**The problem**
Collect all lines from the records below that include the word "briefing".

Stored data entries:
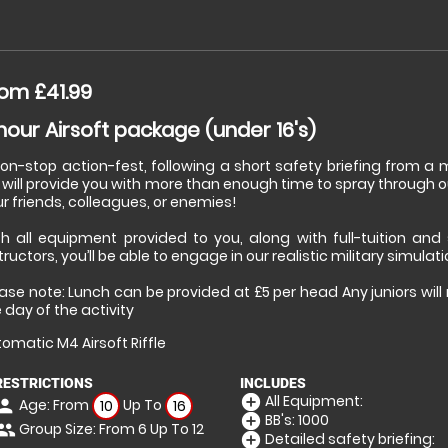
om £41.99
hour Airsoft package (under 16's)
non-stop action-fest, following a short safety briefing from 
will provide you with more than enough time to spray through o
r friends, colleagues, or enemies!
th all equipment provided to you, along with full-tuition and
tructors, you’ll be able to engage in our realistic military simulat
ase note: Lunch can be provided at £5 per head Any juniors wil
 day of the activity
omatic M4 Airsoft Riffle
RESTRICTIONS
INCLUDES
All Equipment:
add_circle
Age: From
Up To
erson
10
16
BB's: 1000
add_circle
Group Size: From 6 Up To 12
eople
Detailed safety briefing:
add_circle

**Your solution**
non-stop action-fest, following a short safety briefing from 
Detailed safety briefing:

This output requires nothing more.